** Opening Task inputs block **

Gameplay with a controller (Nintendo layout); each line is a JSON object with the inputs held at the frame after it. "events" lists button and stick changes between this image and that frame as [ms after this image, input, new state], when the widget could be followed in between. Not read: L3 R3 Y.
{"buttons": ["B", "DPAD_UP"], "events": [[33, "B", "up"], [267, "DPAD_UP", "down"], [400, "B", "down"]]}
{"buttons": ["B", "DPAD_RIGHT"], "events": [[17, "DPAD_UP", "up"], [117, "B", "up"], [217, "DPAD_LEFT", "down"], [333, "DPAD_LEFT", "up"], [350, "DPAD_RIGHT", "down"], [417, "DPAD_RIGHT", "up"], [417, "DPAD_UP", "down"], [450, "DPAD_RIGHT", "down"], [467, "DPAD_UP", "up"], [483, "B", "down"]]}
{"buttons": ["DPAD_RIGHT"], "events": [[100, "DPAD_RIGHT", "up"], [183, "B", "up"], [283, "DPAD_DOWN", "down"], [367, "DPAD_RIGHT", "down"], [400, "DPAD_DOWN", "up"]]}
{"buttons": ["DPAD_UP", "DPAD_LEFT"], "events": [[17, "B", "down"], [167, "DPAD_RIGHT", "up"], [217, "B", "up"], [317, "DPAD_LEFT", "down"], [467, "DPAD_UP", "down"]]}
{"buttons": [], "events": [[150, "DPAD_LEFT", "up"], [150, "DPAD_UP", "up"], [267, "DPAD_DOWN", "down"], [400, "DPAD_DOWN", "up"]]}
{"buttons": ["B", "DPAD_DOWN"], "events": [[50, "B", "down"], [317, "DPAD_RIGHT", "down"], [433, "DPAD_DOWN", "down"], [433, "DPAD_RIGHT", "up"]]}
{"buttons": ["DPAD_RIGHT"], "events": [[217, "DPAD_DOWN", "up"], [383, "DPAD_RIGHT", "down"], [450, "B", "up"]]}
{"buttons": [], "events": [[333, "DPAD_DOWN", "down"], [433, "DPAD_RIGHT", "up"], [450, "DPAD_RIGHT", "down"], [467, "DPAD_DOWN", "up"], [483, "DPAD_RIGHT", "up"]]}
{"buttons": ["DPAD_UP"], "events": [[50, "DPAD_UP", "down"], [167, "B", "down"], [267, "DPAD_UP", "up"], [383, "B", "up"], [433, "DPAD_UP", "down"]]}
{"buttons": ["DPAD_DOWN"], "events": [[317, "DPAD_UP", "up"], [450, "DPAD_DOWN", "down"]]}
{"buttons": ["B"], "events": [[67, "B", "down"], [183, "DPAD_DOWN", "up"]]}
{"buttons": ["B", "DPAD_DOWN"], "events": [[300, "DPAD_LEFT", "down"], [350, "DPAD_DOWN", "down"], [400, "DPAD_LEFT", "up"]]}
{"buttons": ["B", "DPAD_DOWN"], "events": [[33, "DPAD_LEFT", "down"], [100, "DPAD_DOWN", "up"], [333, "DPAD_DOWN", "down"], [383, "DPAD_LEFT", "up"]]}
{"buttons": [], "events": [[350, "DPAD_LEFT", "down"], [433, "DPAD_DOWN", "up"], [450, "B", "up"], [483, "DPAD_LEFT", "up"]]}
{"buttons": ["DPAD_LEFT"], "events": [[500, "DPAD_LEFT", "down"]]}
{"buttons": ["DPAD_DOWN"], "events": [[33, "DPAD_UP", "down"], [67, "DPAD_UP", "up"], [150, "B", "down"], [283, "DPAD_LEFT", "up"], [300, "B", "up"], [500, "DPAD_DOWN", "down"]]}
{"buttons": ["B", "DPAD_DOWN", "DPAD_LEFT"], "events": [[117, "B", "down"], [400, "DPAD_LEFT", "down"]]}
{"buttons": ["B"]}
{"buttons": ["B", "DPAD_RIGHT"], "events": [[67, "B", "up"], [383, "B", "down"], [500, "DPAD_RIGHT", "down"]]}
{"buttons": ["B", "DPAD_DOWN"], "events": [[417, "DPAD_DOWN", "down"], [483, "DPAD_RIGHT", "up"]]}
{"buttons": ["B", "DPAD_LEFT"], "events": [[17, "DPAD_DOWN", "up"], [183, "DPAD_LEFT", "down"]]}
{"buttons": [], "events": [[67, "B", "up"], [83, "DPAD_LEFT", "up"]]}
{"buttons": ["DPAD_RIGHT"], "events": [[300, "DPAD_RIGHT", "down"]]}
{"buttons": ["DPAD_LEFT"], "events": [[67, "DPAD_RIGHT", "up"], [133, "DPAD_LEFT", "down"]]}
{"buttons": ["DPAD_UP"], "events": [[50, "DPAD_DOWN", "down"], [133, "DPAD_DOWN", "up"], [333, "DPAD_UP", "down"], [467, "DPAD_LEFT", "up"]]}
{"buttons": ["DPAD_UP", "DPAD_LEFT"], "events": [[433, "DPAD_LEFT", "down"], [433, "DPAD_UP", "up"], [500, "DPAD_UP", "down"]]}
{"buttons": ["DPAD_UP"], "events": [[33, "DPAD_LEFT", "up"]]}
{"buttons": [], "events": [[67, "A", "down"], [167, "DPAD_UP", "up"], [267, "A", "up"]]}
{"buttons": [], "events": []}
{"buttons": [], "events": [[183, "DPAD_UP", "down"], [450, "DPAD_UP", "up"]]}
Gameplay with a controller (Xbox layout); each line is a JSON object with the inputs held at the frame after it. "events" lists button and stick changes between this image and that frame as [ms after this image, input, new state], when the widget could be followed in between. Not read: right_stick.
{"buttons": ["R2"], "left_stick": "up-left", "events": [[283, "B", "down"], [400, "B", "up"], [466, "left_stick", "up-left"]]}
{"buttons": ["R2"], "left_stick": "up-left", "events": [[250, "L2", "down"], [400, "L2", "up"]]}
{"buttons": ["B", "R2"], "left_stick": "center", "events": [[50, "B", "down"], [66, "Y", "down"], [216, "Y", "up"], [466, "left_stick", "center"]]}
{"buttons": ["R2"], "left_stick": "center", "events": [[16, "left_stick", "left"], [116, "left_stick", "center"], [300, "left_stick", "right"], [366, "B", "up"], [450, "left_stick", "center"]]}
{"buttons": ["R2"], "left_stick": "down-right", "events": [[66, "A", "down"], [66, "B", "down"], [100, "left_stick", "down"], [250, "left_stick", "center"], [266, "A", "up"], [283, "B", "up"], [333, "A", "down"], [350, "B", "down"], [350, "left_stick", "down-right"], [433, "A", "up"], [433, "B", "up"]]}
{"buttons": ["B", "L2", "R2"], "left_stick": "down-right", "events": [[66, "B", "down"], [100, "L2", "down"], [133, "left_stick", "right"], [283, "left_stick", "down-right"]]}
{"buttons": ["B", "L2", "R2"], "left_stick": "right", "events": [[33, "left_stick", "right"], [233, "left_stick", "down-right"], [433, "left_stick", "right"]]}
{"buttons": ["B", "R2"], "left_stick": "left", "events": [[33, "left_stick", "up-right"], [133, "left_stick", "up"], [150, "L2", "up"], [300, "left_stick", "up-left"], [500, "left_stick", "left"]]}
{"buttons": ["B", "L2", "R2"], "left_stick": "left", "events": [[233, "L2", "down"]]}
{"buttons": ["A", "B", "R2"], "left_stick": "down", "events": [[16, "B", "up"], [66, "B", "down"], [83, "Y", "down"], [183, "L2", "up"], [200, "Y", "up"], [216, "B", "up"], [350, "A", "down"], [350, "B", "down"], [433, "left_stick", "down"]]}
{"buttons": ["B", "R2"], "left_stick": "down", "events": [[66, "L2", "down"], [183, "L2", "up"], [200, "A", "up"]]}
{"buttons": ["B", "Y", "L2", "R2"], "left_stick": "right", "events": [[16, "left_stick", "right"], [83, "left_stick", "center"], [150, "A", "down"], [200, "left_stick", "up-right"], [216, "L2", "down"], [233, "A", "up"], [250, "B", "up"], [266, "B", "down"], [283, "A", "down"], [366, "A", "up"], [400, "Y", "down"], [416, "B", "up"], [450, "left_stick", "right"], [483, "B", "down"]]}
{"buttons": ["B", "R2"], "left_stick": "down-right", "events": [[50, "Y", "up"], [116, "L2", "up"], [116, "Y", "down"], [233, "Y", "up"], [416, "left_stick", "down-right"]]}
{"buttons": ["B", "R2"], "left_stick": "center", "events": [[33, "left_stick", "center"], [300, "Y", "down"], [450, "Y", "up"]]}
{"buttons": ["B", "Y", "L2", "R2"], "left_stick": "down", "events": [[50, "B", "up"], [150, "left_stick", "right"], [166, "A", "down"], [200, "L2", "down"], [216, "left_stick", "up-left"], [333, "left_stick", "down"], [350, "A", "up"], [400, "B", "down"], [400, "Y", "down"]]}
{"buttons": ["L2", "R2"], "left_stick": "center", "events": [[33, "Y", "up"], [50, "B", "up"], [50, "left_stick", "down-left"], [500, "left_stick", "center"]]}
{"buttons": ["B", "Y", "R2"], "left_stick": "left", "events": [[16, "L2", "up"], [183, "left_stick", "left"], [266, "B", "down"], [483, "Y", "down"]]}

** Closing Task inputs block **

Your task:
Above are the records; copy every line in them that holds the word "Gameplay".

Answer to the problem:
Gameplay with a controller (Nintendo layout); each line is a JSON object with the inputs held at the frame after it. "events" lists button and stick changes between this image and that frame as [ms after this image, input, new state], when the widget could be followed in between. Not read: L3 R3 Y.
Gameplay with a controller (Xbox layout); each line is a JSON object with the inputs held at the frame after it. "events" lists button and stick changes between this image and that frame as [ms after this image, input, new state], when the widget could be followed in between. Not read: right_stick.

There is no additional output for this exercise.